Enabling Gbps home-internet speeds on copper


April 10, 2013


Aakanksha Chowdhery


Stanford University


The explosion of Internet-enabled devices in home networks, especially video-content on these devices, threatens to choke the current broadband-access speeds (25 Mbps) feeding the Wi-Fi and small-cell wireless connections. The data-rates and service-quality in next-generation copper-access networks, such as digital subscriber lines (DSLs), can be improved by an order-of-magnitude by using an innovative approach called Dynamic Spectrum Management (DSM). DSM algorithms effectively mitigate the interference and intermittent noises on the lines by configuring them dynamically based on the operational network data collected at a Spectrum Management Center.

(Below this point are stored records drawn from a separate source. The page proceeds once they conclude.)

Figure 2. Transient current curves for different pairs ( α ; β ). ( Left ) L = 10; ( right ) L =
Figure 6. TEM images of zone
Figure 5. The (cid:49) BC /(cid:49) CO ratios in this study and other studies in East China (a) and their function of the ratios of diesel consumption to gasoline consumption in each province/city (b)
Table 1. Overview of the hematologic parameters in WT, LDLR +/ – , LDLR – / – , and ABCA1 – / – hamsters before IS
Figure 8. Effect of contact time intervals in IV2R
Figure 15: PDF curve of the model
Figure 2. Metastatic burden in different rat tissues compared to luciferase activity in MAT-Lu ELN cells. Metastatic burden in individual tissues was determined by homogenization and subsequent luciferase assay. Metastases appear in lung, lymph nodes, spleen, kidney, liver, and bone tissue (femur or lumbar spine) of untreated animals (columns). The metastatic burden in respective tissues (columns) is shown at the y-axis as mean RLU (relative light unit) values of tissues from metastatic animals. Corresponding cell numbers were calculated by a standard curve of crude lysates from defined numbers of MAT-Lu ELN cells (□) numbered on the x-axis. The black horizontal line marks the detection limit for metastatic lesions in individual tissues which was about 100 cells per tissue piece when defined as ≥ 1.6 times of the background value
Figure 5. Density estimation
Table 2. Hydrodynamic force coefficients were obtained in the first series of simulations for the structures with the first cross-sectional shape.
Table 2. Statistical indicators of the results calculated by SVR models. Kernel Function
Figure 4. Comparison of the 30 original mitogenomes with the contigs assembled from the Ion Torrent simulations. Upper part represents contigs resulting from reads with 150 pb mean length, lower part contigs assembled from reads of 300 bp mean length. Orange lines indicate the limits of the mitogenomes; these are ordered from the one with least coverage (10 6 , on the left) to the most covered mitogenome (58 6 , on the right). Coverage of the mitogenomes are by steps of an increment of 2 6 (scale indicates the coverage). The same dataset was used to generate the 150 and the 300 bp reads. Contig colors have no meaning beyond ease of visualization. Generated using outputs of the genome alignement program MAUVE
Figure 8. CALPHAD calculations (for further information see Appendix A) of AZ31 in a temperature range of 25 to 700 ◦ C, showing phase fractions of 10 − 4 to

In this talk, I will provide a brief overview of three increasingly sophisticated levels of DSM algorithms that improve the access speeds and service quality: Level 1 DSM to tackle intermittent noises, Level 2 DSM to manage power and interference, and Level 3 DSM to cancel interference. In particular, the talk focuses on novel Level 2 DSM algorithms for next-generation DSL technology based on “vectored” DSLs that promise to deliver multi-100 Mbps speeds by using sophisticated signal processing to cancel multi-line interference. In many practical deployments, lines employing “vectored” DSLs co-exist with legacy DSL lines, owing to unbundled networks or incremental network upgrades, resulting in undesirable interference. I will present novel DSM algorithms that can maximize the data-rate gains of vectored DSLs even when they co-exist with legacy lines, especially focusing on practical approximations that are easy to implement and standardize. The proposed DSM algorithms promise gradual incremental upgrade of next-generation DSLs to multi-100Mbps/Gbps backhaul for Wi-Fi connections or small wireless cells everywhere.


Aakanksha Chowdhery

Aakanksha Chowdhery received her B.Tech degree in Electrical Engineering from Indian Institute of Technology, Delhi in 2007, and her MS degree in Electrical Engineering from Stanford University in 2009, where she will complete her PhD with Prof. John M. Cioffi by June 2013. Her research interests include multi-user communications, networking, signal processing, and information theory, with applications to next-generation wire-line and wireless networks. Aakanksha received the Marconi Society’s Paul Baran Young Scholar Award in 2012 in recognition of “superior academic performance and the potential to make significant contributions to the science of communications.” She is a recipient of Stanford’s Diversifying Academia and Recruiting Excellence (DARE) fellowship in 2010-12 and Stanford’s School of Engineering fellowship in 2007-08. She was also a silver medalist at IIT Delhi in 2007.